[begin Excerpt to read]

These generally accepted theories provide us with the theoretical frameworks for understanding and analyzing the adoption, impact, and implications of AI and blockchain in audit quality. We draw upon these theories to guide their investigations and provide theoretical grounding to their research findings. Moreover, the Technology Acceptance Model provides the most abundant support to the study in different contexts. However, the Technology Acceptance Model has found widespread application in audit quality, acting as a theoretical framework for understanding auditors' acceptance of technology and its consequences for audit process performance. TAM characteristics, notably perceived ease of use and perceived usefulness, have regularly been shown in research to shape auditors' attitudes and intentions about adopting new technologies [17]. [18] stated that the auditors' perceptions of the ease with which technology may be integrated into their work and the perceived benefits of these technological tools influence their acceptability and utilization. According to Ref. [19], a positive relationship between favorable TAM characteristics and technology adoption has been connected to audit quality improvements ranging from improved data analysis efficiency to more effective risk assessments and decision-making procedures.

[end Excerpt to read]

> Aim 1
Reproduce the passage on technology acceptance in auditing in full, without any alteration.
The records that follow have no connection to the passage on technology acceptance in auditing.

[begin Recorded information]

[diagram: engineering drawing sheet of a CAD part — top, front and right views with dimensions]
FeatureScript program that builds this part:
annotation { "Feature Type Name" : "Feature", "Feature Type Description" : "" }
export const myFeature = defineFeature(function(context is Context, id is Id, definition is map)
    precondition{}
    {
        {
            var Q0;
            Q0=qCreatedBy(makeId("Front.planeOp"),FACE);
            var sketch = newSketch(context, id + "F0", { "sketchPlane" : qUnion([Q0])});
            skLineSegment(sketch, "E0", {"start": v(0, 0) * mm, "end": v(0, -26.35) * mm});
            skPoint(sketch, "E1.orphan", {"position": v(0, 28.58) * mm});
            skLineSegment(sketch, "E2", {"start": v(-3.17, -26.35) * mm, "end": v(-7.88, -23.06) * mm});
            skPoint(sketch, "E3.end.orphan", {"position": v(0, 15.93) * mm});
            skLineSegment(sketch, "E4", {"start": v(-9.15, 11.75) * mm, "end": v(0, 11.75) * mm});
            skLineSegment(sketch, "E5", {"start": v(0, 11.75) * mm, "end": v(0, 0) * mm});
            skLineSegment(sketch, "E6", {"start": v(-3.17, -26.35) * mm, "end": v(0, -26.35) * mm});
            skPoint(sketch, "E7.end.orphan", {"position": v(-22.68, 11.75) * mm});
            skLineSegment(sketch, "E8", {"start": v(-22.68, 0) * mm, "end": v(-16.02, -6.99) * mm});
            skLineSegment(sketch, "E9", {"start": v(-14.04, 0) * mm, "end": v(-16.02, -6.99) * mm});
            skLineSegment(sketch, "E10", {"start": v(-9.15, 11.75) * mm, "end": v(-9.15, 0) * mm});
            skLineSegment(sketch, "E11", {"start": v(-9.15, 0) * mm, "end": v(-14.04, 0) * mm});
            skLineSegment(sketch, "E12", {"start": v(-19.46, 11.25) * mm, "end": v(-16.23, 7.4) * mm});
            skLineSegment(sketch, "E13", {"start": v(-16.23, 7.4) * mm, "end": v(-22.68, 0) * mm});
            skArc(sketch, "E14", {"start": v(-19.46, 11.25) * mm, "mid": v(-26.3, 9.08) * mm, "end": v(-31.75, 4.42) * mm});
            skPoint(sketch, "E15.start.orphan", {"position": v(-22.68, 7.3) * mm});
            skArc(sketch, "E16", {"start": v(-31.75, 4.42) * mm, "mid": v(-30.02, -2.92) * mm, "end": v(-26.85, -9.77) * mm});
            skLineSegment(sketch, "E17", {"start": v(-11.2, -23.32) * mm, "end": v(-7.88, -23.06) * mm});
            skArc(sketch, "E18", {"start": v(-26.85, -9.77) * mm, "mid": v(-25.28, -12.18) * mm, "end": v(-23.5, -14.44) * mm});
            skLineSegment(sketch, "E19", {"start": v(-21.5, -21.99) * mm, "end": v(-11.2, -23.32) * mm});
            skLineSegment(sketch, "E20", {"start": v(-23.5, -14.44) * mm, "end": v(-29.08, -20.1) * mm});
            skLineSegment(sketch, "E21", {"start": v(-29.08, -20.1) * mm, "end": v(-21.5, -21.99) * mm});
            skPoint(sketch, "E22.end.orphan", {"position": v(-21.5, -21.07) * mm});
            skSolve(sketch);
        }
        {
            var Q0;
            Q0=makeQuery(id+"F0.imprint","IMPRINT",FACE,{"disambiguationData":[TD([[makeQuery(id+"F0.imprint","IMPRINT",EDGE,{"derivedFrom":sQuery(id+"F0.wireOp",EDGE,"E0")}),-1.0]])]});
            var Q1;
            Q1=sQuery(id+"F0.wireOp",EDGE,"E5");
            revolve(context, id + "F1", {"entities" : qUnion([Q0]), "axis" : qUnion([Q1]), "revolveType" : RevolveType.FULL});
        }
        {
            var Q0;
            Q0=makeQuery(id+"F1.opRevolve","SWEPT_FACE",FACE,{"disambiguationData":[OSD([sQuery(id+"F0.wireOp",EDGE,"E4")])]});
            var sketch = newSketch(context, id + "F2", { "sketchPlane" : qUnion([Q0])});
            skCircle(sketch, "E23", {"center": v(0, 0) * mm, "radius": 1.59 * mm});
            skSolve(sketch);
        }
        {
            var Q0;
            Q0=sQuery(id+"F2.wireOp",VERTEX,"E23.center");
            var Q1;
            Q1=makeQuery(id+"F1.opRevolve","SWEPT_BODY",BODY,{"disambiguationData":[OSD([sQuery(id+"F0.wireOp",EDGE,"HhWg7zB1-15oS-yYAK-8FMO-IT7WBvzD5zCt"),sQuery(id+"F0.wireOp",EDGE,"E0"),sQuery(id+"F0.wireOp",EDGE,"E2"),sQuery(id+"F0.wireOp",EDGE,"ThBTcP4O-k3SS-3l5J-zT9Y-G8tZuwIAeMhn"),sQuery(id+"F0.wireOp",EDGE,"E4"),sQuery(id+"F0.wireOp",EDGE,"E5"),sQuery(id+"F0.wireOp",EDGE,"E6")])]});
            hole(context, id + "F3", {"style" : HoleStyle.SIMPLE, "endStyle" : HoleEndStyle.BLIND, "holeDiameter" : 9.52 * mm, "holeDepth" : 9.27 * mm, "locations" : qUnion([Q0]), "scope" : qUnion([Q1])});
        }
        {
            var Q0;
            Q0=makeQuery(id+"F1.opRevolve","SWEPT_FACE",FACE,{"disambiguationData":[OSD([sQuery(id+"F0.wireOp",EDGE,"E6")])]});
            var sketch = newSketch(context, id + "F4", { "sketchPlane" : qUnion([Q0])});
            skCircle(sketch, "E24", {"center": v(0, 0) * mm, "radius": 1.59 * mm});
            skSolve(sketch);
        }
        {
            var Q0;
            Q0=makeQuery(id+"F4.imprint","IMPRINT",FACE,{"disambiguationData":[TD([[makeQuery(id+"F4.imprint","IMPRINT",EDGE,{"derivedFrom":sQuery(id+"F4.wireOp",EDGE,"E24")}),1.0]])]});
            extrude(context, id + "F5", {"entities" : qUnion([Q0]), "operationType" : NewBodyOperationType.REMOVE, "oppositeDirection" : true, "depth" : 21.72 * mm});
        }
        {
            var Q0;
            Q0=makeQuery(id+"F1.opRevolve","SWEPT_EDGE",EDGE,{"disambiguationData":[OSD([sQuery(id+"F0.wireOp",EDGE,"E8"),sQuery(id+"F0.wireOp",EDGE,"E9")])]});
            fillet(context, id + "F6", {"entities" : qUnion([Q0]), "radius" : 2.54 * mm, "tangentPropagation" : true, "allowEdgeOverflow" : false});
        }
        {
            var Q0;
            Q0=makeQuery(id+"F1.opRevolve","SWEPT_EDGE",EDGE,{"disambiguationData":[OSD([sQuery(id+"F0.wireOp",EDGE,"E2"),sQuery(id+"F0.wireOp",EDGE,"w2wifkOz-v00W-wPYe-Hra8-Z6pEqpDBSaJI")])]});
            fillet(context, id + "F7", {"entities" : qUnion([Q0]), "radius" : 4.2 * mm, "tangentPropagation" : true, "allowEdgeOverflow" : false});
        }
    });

[end Recorded information]

> Aim 2
In the records, alter the portion that begins with the first line and ends with the line containing "v(0, 28.58) *" by substituting "partFeature" for "myFeature" and leaving everything else unchanged. Provide only that portion.

> Right answer 1
These generally accepted theories provide us with the theoretical frameworks for understanding and analyzing the adoption, impact, and implications of AI and blockchain in audit quality. We draw upon these theories to guide their investigations and provide theoretical grounding to their research findings. Moreover, the Technology Acceptance Model provides the most abundant support to the study in different contexts. However, the Technology Acceptance Model has found widespread application in audit quality, acting as a theoretical framework for understanding auditors' acceptance of technology and its consequences for audit process performance. TAM characteristics, notably perceived ease of use and perceived usefulness, have regularly been shown in research to shape auditors' attitudes and intentions about adopting new technologies [17]. [18] stated that the auditors' perceptions of the ease with which technology may be integrated into their work and the perceived benefits of these technological tools influence their acceptability and utilization. According to Ref. [19], a positive relationship between favorable TAM characteristics and technology adoption has been connected to audit quality improvements ranging from improved data analysis efficiency to more effective risk assessments and decision-making procedures.

> Right answer 2
[diagram: engineering drawing sheet of a CAD part — top, front and right views with dimensions]
FeatureScript program that builds this part:
annotation { "Feature Type Name" : "Feature", "Feature Type Description" : "" }
export const partFeature = defineFeature(function(context is Context, id is Id, definition is map)
    precondition{}
    {
        {
            var Q0;
            Q0=qCreatedBy(makeId("Front.planeOp"),FACE);
            var sketch = newSketch(context, id + "F0", { "sketchPlane" : qUnion([Q0])});
            skLineSegment(sketch, "E0", {"start": v(0, 0) * mm, "end": v(0, -26.35) * mm});
            skPoint(sketch, "E1.orphan", {"position": v(0, 28.58) * mm});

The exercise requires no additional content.